A few years ago, after spending decades building an outpatient addiction treatment practice in Bergen County, N.J., Gary Rosenbluth tried to cut his hours back a little, but had trouble relaxing enough to take advantage of free time. When executives from Post Acute Recovery, LLC (PAR) contacted him about acquiring his practice, they talked to him about the idea of leaving a legacy.
“That word stuck in my gut,” Rosenbluth says.
Merging with PAR “gives me the opportunity to leave a legacy and help support more people,” he adds. In September, Rosenbluth closed the deal and sold his practice to PAR. It will be known as North Jersey Counseling Services and becomes part of the PAR network.
Behavioral health providers such as Rosenbluth are increasingly fielding offers from larger providers and private equity firms that are trying to get a foothold in the market and drive consolidation.
“There has been a sea change in behavioral health in terms of the increase in acquisitions,” says William Bithoney, MD, chief physician executive and managing director in BDO Consulting’s healthcare advisory practice in New York City.
Among other factors, he cites the Mental Health Parity and Addiction Equity Act and the expansion of Medicaid, as well as low interest rates, which is a huge driver of merger and acquisition activity.
“The last time I looked, no single provider had more than 1% of the market in behavioral health,” Bithoney says. “That means the opportunities for roll-ups and potential for efficiency gains are incredible.”
As these acquisition offers become more commonplace, what issues do treatment center owners have to take into account to make sure the process goes smoothly, with as few surprises as possible?
1 What are your priorities?
Tom Schramski, president and managing partner of Tucson, Ariz.-based Vertess, says some practice owners begin the conversation talking about multiples of their EBITDA — Earnings Before Interest, Taxes, Depreciation and Amortization.
“That is the wrong place to start,” he says. “I ask owners to tell me what they are trying to accomplish personally and professionally. Once we figure that out, that is what guides you. If you want a certain amount for your business, I may say it is not time to sell yet.”
He recommends work to clean up financials and make the business more efficient. Some growth might be necessary to get the amount you want, but it might take 12 months to get there, he says.
The idea is to think not just about the transaction, but about what precedes that: building value that a buyer can see.
“People will say, ‘Don’t they understand how hard I worked, the blood, sweat and tears?’ The answer is they can appreciate it. But are they going to give you money for that? Not necessarily,” Schramski says.
2 Are you staying?
Among the first decisions to make is whether the seller wants to stay with the practice. Often the buyer wants the seller to be involved, Bithoney says. If the answer is yes, a series of other questions for the seller follow from it: Can the buyer help us comply with federal and state reporting requirements and electronic health record implementation? How can they assist us with access to clinical specialists we don't have? Can the acquirer integrate us with primary care?
Robert Ryberg, managing partner at Peak Consulting Partners in Evergreen, Colo., says the most successful deals he has seen involve the founder of the practice staying with the organization and working through any issues around blending cultures. Deals where founders have a short-term goal to exit within three months or six months are not as successful, he says.
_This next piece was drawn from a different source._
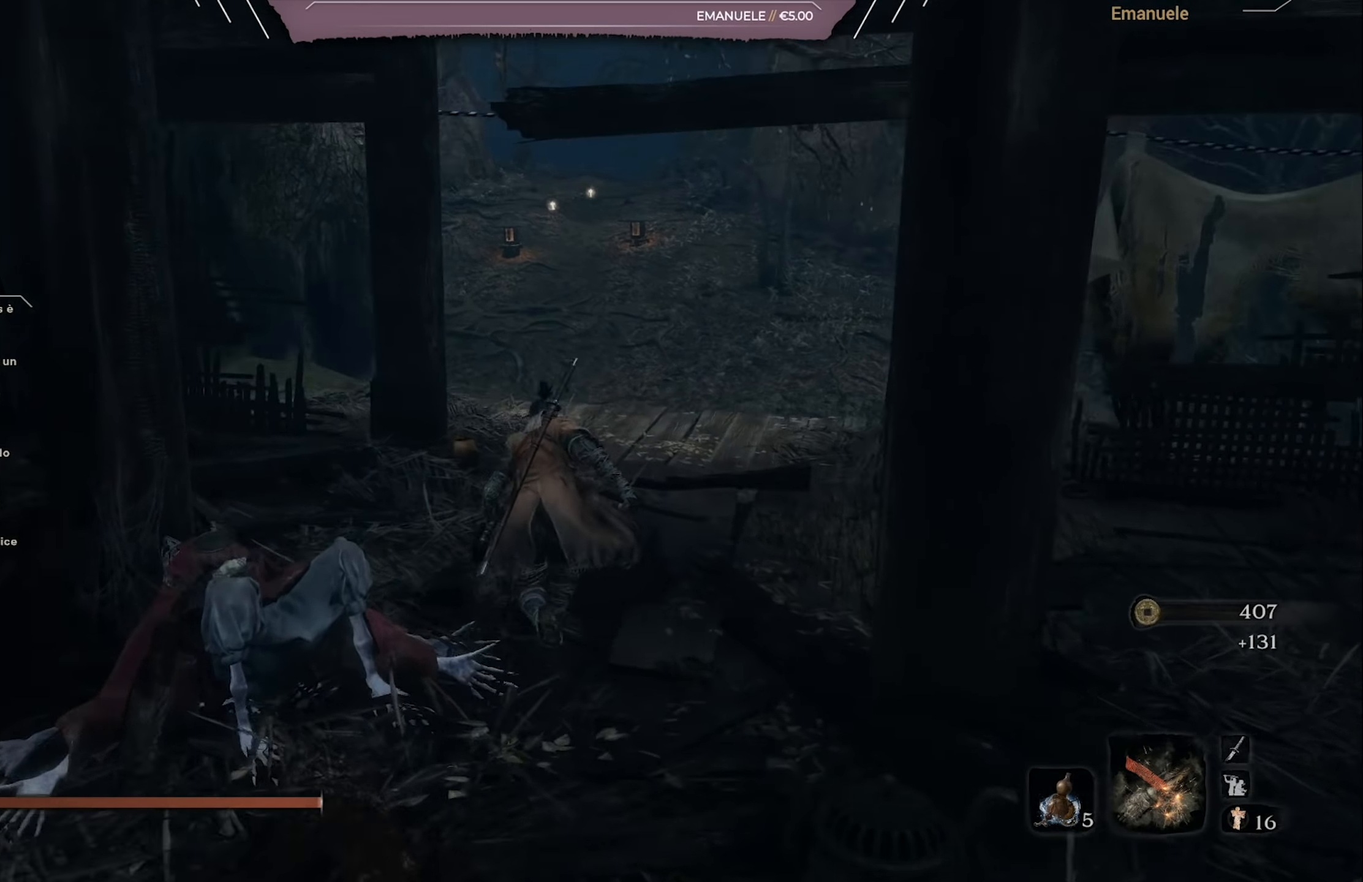
{"buttons": ["CIRCLE"], "left_stick": "up", "right_stick": "center", "events": [[66, "right_stick", "center"]]}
If the founder isn’t interested in staying, it can lessen the interest of buyers in completing a deal.
“Sometimes the buyer ties compensation to performance in helping them transition, so it is a partnership for growth,” he adds. “They might keep you in a minority position of 10% or 20% and then do an earn-out structure over the next year, so you are incentivized to grow the business.”
3 What is the best cultural fit?
Understanding the motivations and culture of the buyers is key to any deal, says Rosenbluth. If the buyer is focused on delivering on a mission to help individuals with behavioral health disorders, that trumps any financially driven enticements.
“It is not about the money. It is about helping people, and indirectly you make money,” he says.
According to Ryberg, there are situations where a seller might not take the highest offer because they appreciate the culture of a different buyer. It’s a legitimate variable to consider.
Cultural fit may include whether the merging organizations are not-for-profit or for-profit.
“Nine times out of 10, nonprofits merge with other nonprofits,” Schramski says, adding that if a center has a not-for-profit board, the idea of merging with another not-for-profit board is easier to fathom than their assets being bought by a for-profit.
“That being said, we are currently seeing more nonprofit assets being bought by for-profits, including private equity firms, than ever before in that marketplace,” he adds.
4 When do you notify employees?
One issue sellers will have to decide about is when to talk to employees about a potential sale. A seller may not want to get their employees upset, so hold off until the last moment. There are a variety of philosophies around how much to entrust to employees, and the reaction to a purchase is not always predictable.
“When they get to the point of notifying their employees, some sellers dread it,” Schramski says, “and then sometimes they get reactions from employees they were not anticipating.”